- **Work item**
Reproduce the listing exactly, keeping every word as it is.

- **Provided material**
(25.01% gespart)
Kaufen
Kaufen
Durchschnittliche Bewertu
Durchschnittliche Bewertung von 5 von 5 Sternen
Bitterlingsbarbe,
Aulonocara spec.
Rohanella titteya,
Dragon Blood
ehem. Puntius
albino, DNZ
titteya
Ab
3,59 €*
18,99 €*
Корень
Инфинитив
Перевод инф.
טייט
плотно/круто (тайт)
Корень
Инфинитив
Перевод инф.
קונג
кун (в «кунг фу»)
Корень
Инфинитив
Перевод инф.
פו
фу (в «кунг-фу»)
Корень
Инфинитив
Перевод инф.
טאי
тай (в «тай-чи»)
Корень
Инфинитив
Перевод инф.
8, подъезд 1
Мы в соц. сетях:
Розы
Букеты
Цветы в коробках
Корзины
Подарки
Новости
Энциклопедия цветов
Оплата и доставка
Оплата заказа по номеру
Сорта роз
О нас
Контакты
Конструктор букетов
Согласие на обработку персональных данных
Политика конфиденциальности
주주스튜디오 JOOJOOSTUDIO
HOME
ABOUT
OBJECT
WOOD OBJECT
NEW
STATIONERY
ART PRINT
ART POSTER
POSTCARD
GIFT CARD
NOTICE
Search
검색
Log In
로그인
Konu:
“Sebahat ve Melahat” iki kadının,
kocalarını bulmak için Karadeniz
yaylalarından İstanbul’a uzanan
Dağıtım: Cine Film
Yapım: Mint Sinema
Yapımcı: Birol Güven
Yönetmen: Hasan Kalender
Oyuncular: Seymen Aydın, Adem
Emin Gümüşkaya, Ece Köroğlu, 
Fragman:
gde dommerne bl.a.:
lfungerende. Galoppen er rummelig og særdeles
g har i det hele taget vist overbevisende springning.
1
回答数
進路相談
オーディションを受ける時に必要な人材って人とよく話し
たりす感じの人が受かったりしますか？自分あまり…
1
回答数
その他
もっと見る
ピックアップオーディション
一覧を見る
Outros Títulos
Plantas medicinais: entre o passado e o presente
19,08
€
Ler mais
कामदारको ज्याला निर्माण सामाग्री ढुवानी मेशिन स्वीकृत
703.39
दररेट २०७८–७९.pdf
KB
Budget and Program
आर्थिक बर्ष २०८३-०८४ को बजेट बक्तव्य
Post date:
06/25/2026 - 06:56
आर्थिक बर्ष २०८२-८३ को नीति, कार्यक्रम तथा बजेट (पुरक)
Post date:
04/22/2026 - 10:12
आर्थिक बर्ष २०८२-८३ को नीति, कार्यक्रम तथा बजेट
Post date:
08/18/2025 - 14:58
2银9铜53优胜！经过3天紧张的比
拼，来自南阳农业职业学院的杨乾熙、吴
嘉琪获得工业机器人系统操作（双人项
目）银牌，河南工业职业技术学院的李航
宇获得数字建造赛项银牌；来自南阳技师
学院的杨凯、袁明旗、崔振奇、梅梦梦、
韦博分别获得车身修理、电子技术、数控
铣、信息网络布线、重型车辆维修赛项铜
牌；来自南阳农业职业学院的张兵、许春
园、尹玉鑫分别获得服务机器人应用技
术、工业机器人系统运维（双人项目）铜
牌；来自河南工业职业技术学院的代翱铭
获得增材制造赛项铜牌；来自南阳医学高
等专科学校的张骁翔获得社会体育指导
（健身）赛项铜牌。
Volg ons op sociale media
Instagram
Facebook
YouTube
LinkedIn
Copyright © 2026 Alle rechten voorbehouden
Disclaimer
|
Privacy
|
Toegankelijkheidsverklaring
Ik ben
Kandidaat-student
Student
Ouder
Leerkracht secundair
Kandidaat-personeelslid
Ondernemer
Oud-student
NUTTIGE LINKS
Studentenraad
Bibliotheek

- **Result below**
(25.01% gespart)
Kaufen
Kaufen
Durchschnittliche Bewertu
Durchschnittliche Bewertung von 5 von 5 Sternen
Bitterlingsbarbe,
Aulonocara spec.
Rohanella titteya,
Dragon Blood
ehem. Puntius
albino, DNZ
titteya
Ab
3,59 €*
18,99 €*
Корень
Инфинитив
Перевод инф.
טייט
плотно/круто (тайт)
Корень
Инфинитив
Перевод инф.
קונג
кун (в «кунг фу»)
Корень
Инфинитив
Перевод инф.
פו
фу (в «кунг-фу»)
Корень
Инфинитив
Перевод инф.
טאי
тай (в «тай-чи»)
Корень
Инфинитив
Перевод инф.
8, подъезд 1
Мы в соц. сетях:
Розы
Букеты
Цветы в коробках
Корзины
Подарки
Новости
Энциклопедия цветов
Оплата и доставка
Оплата заказа по номеру
Сорта роз
О нас
Контакты
Конструктор букетов
Согласие на обработку персональных данных
Политика конфиденциальности
주주스튜디오 JOOJOOSTUDIO
HOME
ABOUT
OBJECT
WOOD OBJECT
NEW
STATIONERY
ART PRINT
ART POSTER
POSTCARD
GIFT CARD
NOTICE
Search
검색
Log In
로그인
Konu:
“Sebahat ve Melahat” iki kadının,
kocalarını bulmak için Karadeniz
yaylalarından İstanbul’a uzanan
Dağıtım: Cine Film
Yapım: Mint Sinema
Yapımcı: Birol Güven
Yönetmen: Hasan Kalender
Oyuncular: Seymen Aydın, Adem
Emin Gümüşkaya, Ece Köroğlu, 
Fragman:
gde dommerne bl.a.:
lfungerende. Galoppen er rummelig og særdeles
g har i det hele taget vist overbevisende springning.
1
回答数
進路相談
オーディションを受ける時に必要な人材って人とよく話し
たりす感じの人が受かったりしますか？自分あまり…
1
回答数
その他
もっと見る
ピックアップオーディション
一覧を見る
Outros Títulos
Plantas medicinais: entre o passado e o presente
19,08
€
Ler mais
कामदारको ज्याला निर्माण सामाग्री ढुवानी मेशिन स्वीकृत
703.39
दररेट २०७८–७९.pdf
KB
Budget and Program
आर्थिक बर्ष २०८३-०८४ को बजेट बक्तव्य
Post date:
06/25/2026 - 06:56
आर्थिक बर्ष २०८२-८३ को नीति, कार्यक्रम तथा बजेट (पुरक)
Post date:
04/22/2026 - 10:12
आर्थिक बर्ष २०८२-८३ को नीति, कार्यक्रम तथा बजेट
Post date:
08/18/2025 - 14:58
2银9铜53优胜！经过3天紧张的比
拼，来自南阳农业职业学院的杨乾熙、吴
嘉琪获得工业机器人系统操作（双人项
目）银牌，河南工业职业技术学院的李航
宇获得数字建造赛项银牌；来自南阳技师
学院的杨凯、袁明旗、崔振奇、梅梦梦、
韦博分别获得车身修理、电子技术、数控
铣、信息网络布线、重型车辆维修赛项铜
牌；来自南阳农业职业学院的张兵、许春
园、尹玉鑫分别获得服务机器人应用技
术、工业机器人系统运维（双人项目）铜
牌；来自河南工业职业技术学院的代翱铭
获得增材制造赛项铜牌；来自南阳医学高
等专科学校的张骁翔获得社会体育指导
（健身）赛项铜牌。
Volg ons op sociale media
Instagram
Facebook
YouTube
LinkedIn
Copyright © 2026 Alle rechten voorbehouden
Disclaimer
|
Privacy
|
Toegankelijkheidsverklaring
Ik ben
Kandidaat-student
Student
Ouder
Leerkracht secundair
Kandidaat-personeelslid
Ondernemer
Oud-student
NUTTIGE LINKS
Studentenraad
Bibliotheek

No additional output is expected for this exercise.